Great things are done by a series of small things brought together. Vincent Van Gogh
We, David Ivorra-Piqueres and Martin-Philipp Irsch, are both students enrolled in the Artificial Intelligence MSc at the University of Edinburgh. As part of the Machine Learning Practical course , students are free to choose a self-proposed research project in a machine learning context. The following results and videos present our research results. At this point, we thank Antreas Antoniou, Pavlos Andreadis, and Steve Renals for their ongoing support and helpful discussion to deliver this project.
On this page, we present visualisations of our scaled-down world models research for the popular CarRacing environment. We will shortly release our report, our code and also, installations instructions for virtual machines.
Schematic showing the World Model architecture, adapted from Ha & Schmidhuber 2018.
World Models are a recent model-based reinforcement learning framework that has been shown to achieve state-of-the-art results in a variety of popular reinforcement learning environments. However, training them requires extreme amounts of computing availability, often only found in very high profile private-sector companies.
In this research work, we attempt to make this framework accessible to a larger fraction of the reinforcement learning research community by investigating how scaled-down variants of World Models perform.

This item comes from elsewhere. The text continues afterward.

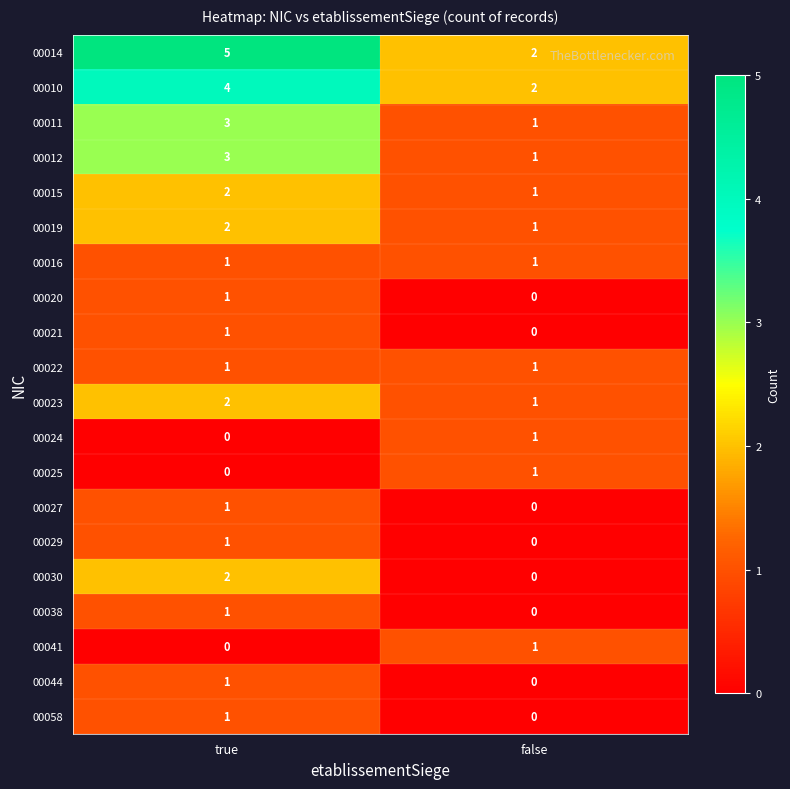

What is the difference between the 00014 values at false and true?

3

As a consequence, we discover competitive high-performance low-budget World Models that are trainable on limited computational resources and are individually competitive. However, when compared to the state-of-the-art on standardized evaluation metrics, our scaled-down World Models drop in performance. In this regard, we point towards modifications in our training algorithm that improve the evaluation score while maintaining reduced complexity.
Scaled-down World Model with latent embedding size of 4 and recurrent size of 4. Videos shows progress during training with CMA-ES. Fitness function computed over 3 rollouts during training.
Scaled-down World Model with latent embedding size of 4 and recurrent size of 4. Videos shows progress during training with CMA-ES. Fitness function computed over 16 rollouts during training.
Further results analysis will be released in two weeks.
World Model with latent embedding size of 32 and recurrent size of 32. Videos shows controller progress during training with CMA-ES. Fitness function computed over 3 rollouts during training.